The MELI Corpus
The Mandarin–English Language Interview (MELI) Corpus is an open-access corpus of interviews with 51 Mandarin–English bilinguals. The corpus serves two primary purposes: (1) providing high-quality acoustic data for the analysis of Mandarin–English bilingual speech, and (2) providing interview data for qualitative analysis of language ideologies within the same group of bilinguals. To support these goals, the MELI corpus contains approximately 15 hours of high-quality recordings in each language. All recordings were captured on separate channels, and the interviewee’s speech has been fully transcribed and force-aligned.
💐 As you explore the corpus, I hope you’ll take a moment to appreciate the people behind the data: their willingness to share their voices, perspectives, and stories. Please engage with the material with care and curiosity.
Detailed information about the corpus is available on the Design, Procedures, Transcription, and Download pages.
Contributors
- All MELI people for sharing their perspectives and voices.

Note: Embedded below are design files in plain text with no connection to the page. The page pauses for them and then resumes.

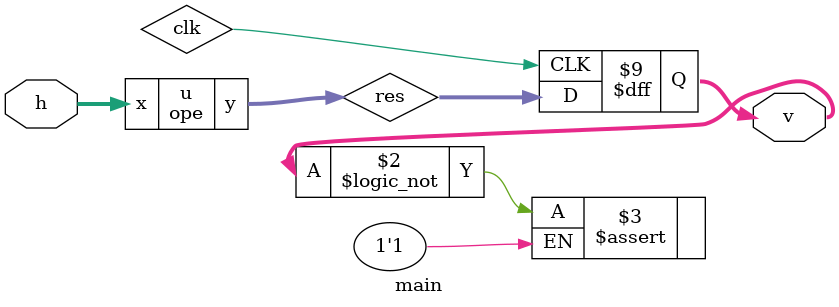
<source format=sv>
module ope(
    input [31:0] x,
    output reg [31:0] y
);
    initial y = 0;

    wire [31:0] result;
    assign result = x + 5;

    always@(posedge clk) begin
        y <= result;
    end
    
endmodule

module main(
    input [31:0] h,
    output reg [31:0] v
);

    wire [31:0] res;

    initial v = 0;

    ope u (h, res);

    always@(posedge clk) begin
        v <= res;
    end

    //assertions
    assert property (v == 0);
    
endmodule
        


</source>
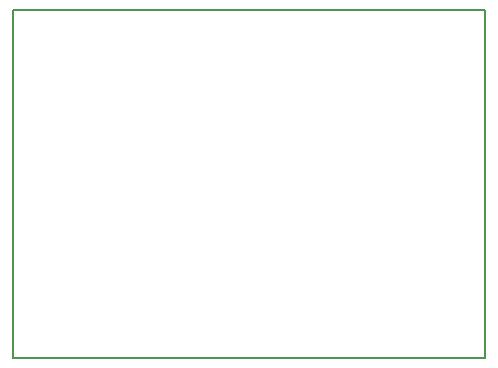
<source format=gbr>
G04 #@! TF.GenerationSoftware,KiCad,Pcbnew,5.1.10*
G04 #@! TF.CreationDate,2021-08-13T17:50:11+08:00*
G04 #@! TF.ProjectId,kudo-printer,6b75646f-2d70-4726-996e-7465722e6b69,rev?*
G04 #@! TF.SameCoordinates,PX2160ec0PY2255100*
G04 #@! TF.FileFunction,Profile,NP*
%FSLAX46Y46*%
G04 Gerber Fmt 4.6, Leading zero omitted, Abs format (unit mm)*
G04 Created by KiCad (PCBNEW 5.1.10) date 2021-08-13 17:50:11*
%MOMM*%
%LPD*%
G01*
G04 APERTURE LIST*
G04 #@! TA.AperFunction,Profile*
%ADD10C,0.150000*%
G04 #@! TD*
G04 APERTURE END LIST*
D10*
X0Y0D02*
X0Y-29500000D01*
X40000000Y0D02*
X0Y0D01*
X40000000Y-29500000D02*
X40000000Y0D01*
X0Y-29500000D02*
X40000000Y-29500000D01*
M02*

</source>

- Suyuan Liu — get in touch at suyuan97@student.ubc.ca
- Molly Babel
- Angelina Yuan
- Dlorah Lyne Reyes Agama
- Jeff Li
- Sarah W.Y. Ong
- and members of the Speech-in-Context Lab
Citing the corpus
When referring to the MELI corpus, it should be spelled out as "the Mandarin English Language Interview Corpus" at least once. It can then be referred to as the "MELI Corpus".
You can cite the corpus directly (preferred):
@data{liubabel2026meli,
author = {Liu, Suyuan and Babel, Molly},
publisher = {Scholars Portal Dataverse},
title = {MELI: Mandarin-English Language Interview},
year = {2026},
version = {Version 1},
doi = {10.5683/SP3/5WMRUO},
url = {https://doi.org/10.5683/SP3/5WMRUO}
}